*WORK INSTRUCTION:*
Pick up the review of Do Androids Dream of Electric Sheep? below where it stops and continue writing it.

*GIVEN PASSAGE:*
----------
Philip K. Dick, Do Androids Dream of Electric Sheep?

Do Androids Dream of Electric Sheep?Do Androids Dream of Electric Sheep? by Philip K. Dick

My rating: 3 of 5 stars

The way literary people talk about empathy nowadays, you would think it was an ethical term borrowed by aesthetic thinkers to promote the value of art. But in fact this relatively recent word began as an aesthetic concept—to account for the phenomenon of aesthetic absorption, it was coined to describe viewers’ projection of themselves into a work of art. From there the term seems to have migrated into discussions of morality, ethics, and politics as a synonym for putting oneself in the place not of a work of art but of another person, better to understand and to remedy the hardships of one’s fellows. Finally, the word returned to aesthetics via popular literary theories that claim our identification with literary characters—and not with the aesthetic object as a whole—enhances our ability to identify with real people, thus making literature (of a certain kind: that which invites identification) the cultural supplement of a liberal politics.
----------
*RECORDED DATA:*
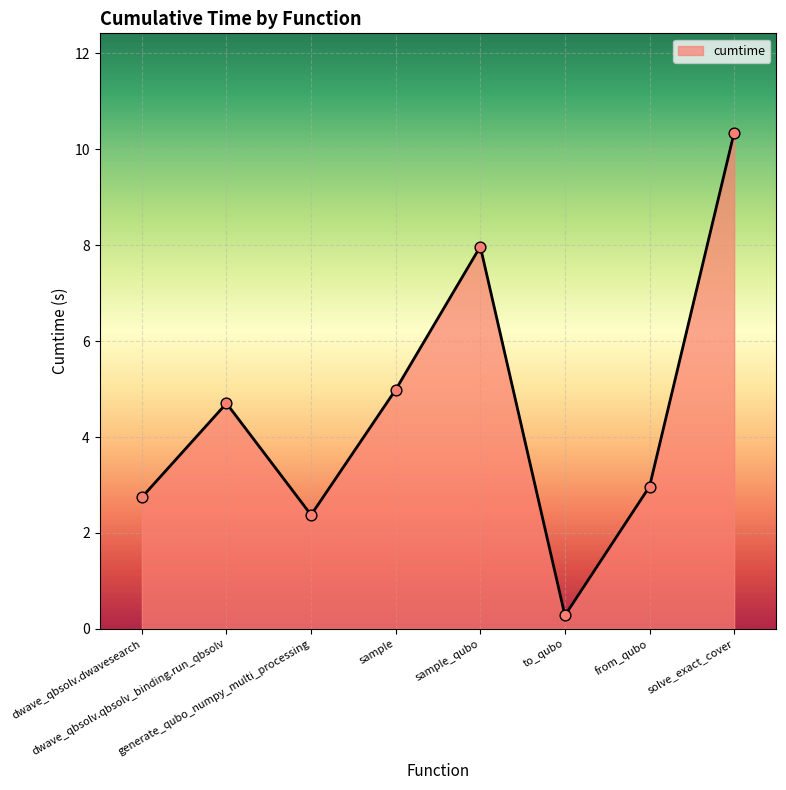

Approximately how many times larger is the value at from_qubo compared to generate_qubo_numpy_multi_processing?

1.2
----------
*REPLY TO THE EXERCISE:*
I begin a review of Do Androids Dream of Electric Sheep?, Philip K. Dick’s 1968 science fiction classic and later the basis for Blade Runner, with the above information because “empathy” is the novel’s key term and the following its most radical suggestion, even though it is said by the villain Roy Baty: “‘The whole experience of empathy is a swindle.'” The novel is a kind of crypto-dystopia, parodying the more avowedly “humanitarian” forms of modern mass violence (liberal imperialism, socialist totalitarianism), in which a future society’s ruling elite judges who is in and who is out, and indeed who gets to live and who must die, by testing its subjects on their capacity for empathy.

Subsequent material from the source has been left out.